Mr.J.S.Neki opened his speech with the lines: “What most traditions call “Spirit” is the deepest center of the person which is open to the transcendent dimension and through which the individual may experience ultimate reality.” Elaborating on the role of Sikhism in achieving the “ultimate reality” he explained “Sikh spirituality, while sharing this major concern with almost all the religions, has a distinctive approach of its own.” “The modicum of the divine that is within us is our real self, it is not the same as our empirical self with which we are ordinarily familiar.” “It (empirical self) mentally segregates us from the undifferentiated reality and creates for us the illusion of a distinctive circumscribed entity of our own which we begin to defend. It makes us intensely aware of our thus differentiated identity and readily responds to a given name that comes to represent it. From its very inception it engages itself in self-assertion and self-defenses which are twin processes of the worldly retrace called dhaturbazi or that in the Sikh Parlance, The real self, on the contrary, is not dependent on our sense organs, it is self resplendent.” Mr.Neki punctuated his speech with appropriate quotes from the Adi Granth,”O my mind thou art of the nature of resplendence, Pray, recognize thyself.”
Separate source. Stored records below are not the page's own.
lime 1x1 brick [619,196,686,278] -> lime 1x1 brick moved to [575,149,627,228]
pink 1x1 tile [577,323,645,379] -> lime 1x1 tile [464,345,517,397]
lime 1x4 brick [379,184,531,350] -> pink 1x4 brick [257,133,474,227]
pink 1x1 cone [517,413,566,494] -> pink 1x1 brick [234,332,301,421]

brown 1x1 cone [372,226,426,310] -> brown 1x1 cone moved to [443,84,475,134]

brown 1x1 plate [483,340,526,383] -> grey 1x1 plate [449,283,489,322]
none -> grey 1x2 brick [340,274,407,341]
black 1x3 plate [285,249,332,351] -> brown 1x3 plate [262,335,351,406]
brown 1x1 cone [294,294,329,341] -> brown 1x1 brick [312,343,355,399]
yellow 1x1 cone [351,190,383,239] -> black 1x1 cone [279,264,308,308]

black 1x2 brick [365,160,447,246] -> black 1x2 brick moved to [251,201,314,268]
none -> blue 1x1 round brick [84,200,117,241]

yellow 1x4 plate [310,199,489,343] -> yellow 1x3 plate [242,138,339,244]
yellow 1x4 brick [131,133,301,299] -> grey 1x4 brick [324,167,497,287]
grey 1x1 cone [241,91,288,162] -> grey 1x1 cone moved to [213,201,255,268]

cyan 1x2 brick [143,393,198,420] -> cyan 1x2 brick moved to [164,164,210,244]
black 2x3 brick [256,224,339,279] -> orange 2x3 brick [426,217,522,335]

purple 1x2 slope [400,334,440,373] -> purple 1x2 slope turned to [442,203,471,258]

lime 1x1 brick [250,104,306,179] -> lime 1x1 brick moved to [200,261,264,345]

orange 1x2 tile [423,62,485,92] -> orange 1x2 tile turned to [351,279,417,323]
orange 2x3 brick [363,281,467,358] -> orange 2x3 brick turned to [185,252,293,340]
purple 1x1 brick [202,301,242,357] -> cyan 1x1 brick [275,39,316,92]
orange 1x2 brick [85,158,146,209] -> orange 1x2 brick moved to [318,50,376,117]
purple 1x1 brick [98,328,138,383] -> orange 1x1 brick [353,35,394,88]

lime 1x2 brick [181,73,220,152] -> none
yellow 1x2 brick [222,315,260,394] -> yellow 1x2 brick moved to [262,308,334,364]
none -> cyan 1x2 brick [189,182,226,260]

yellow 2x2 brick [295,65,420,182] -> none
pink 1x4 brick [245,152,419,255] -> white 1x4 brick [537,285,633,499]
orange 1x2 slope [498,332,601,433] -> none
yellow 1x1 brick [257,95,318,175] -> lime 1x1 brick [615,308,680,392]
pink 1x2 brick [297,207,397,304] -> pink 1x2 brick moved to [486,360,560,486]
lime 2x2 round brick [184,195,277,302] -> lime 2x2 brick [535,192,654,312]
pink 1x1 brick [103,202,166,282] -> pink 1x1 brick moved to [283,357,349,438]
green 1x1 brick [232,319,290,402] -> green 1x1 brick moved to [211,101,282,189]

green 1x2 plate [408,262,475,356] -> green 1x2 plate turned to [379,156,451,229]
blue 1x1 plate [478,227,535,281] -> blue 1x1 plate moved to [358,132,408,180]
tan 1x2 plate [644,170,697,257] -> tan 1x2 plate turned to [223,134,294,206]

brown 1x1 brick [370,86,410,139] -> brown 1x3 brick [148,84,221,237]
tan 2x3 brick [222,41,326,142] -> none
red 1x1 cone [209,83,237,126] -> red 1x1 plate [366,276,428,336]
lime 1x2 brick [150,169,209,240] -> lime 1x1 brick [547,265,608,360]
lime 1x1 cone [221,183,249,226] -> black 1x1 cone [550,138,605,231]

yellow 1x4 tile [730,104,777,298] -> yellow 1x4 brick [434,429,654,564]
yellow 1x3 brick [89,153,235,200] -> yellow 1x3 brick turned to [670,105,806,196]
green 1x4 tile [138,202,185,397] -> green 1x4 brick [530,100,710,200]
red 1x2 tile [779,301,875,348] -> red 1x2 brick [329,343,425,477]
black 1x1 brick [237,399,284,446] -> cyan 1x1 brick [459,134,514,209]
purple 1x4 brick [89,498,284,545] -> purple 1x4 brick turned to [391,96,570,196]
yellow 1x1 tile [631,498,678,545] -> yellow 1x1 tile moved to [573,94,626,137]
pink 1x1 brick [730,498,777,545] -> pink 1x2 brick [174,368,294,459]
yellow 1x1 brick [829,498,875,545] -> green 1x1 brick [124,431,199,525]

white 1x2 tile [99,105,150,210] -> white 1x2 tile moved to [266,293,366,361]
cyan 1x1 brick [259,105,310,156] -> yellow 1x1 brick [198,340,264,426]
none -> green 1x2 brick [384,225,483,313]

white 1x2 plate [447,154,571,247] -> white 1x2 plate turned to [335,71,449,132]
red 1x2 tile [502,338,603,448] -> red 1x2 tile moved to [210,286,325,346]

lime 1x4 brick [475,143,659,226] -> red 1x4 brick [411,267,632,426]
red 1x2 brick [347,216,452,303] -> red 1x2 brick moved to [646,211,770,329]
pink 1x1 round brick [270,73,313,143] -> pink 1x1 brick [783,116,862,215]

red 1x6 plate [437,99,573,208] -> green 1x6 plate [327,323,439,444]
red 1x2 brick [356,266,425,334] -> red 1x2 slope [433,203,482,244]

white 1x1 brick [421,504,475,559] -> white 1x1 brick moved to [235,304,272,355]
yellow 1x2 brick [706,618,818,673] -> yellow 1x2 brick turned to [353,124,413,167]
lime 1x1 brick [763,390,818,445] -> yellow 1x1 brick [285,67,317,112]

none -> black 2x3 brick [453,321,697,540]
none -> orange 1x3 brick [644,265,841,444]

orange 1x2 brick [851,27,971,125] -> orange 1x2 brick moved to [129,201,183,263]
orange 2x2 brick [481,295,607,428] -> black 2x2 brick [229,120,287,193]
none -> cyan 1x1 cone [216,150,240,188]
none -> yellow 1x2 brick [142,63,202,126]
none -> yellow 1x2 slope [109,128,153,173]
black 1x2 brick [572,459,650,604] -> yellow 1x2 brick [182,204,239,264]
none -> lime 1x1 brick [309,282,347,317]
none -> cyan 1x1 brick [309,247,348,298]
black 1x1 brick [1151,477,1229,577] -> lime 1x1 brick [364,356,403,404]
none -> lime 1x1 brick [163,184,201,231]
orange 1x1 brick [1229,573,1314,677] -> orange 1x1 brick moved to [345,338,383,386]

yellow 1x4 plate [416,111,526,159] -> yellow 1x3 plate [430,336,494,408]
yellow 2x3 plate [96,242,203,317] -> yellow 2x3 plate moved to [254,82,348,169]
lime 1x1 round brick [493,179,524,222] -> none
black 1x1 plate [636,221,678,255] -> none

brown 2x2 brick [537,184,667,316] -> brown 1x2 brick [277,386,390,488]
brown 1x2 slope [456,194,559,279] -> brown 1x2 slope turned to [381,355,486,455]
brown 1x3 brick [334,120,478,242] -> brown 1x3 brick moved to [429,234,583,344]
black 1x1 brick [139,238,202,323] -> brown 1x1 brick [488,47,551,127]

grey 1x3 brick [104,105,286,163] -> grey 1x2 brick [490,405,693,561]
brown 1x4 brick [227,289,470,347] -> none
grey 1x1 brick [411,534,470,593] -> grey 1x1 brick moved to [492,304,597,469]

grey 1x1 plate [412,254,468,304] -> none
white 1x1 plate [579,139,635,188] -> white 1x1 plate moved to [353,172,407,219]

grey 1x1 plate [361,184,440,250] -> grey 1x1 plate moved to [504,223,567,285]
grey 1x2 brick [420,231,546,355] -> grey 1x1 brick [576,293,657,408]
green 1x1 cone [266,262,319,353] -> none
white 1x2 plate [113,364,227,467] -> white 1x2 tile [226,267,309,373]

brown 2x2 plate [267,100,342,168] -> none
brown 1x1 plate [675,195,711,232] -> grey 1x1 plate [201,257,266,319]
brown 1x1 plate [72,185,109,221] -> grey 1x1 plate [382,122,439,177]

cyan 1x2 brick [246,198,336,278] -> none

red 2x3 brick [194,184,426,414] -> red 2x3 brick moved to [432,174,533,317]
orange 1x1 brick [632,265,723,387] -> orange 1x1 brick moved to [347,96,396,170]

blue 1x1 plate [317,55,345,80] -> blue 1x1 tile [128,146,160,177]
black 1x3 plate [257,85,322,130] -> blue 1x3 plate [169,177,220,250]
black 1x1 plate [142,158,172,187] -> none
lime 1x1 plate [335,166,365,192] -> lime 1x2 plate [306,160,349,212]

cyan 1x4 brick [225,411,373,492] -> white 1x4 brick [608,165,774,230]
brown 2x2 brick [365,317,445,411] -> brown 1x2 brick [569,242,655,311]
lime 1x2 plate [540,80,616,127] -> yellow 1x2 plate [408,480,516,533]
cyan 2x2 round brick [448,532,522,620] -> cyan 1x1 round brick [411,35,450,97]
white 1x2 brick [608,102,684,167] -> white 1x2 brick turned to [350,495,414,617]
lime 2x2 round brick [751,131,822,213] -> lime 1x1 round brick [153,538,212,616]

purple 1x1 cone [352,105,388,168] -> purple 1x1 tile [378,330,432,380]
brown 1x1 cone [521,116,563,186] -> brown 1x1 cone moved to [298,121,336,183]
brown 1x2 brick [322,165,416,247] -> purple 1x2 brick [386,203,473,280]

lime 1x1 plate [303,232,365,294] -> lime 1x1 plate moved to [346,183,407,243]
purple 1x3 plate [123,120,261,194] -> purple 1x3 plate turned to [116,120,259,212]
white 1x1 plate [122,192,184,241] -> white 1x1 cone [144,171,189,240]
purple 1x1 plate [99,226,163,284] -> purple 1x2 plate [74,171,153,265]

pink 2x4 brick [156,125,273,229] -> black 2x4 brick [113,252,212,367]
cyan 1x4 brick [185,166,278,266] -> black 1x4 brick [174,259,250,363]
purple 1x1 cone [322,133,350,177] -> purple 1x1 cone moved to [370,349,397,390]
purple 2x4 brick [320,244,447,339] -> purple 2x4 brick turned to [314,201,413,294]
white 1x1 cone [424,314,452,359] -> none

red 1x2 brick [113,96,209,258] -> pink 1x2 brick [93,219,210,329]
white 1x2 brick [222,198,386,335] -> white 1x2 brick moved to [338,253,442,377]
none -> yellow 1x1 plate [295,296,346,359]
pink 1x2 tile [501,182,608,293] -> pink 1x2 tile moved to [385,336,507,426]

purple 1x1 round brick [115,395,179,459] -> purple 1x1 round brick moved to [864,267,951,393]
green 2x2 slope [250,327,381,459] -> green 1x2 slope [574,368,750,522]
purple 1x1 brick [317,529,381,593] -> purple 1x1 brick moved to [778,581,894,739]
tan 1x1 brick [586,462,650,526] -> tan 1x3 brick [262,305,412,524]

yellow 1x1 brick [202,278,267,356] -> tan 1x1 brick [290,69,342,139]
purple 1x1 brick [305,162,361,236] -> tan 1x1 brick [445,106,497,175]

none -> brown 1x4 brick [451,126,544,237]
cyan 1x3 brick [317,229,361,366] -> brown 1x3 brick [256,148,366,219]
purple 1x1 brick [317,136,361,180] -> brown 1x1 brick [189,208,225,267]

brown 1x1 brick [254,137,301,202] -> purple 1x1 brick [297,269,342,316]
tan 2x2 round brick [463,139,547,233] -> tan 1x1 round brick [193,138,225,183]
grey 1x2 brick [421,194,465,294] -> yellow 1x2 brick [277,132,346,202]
He concluded by saying “The real self can be realized by making a journey inwards contrasted to the journey outwards or the chase of that. The journey inwards is called liv. Thus we have at our disposal these two orientations the out ward orientation or that conductive to our physical survival and the inward orientation or liv conductive to getting in time with the medium of the infinite within ourselves,”

“The Gurus instructed us how to adjust to the worldly orientation while developing the inward orientation which alone can lead us to our real destination namely experiencing the ultimate reality whom we call *Waheguru’ or the wonderful lord of the universe.”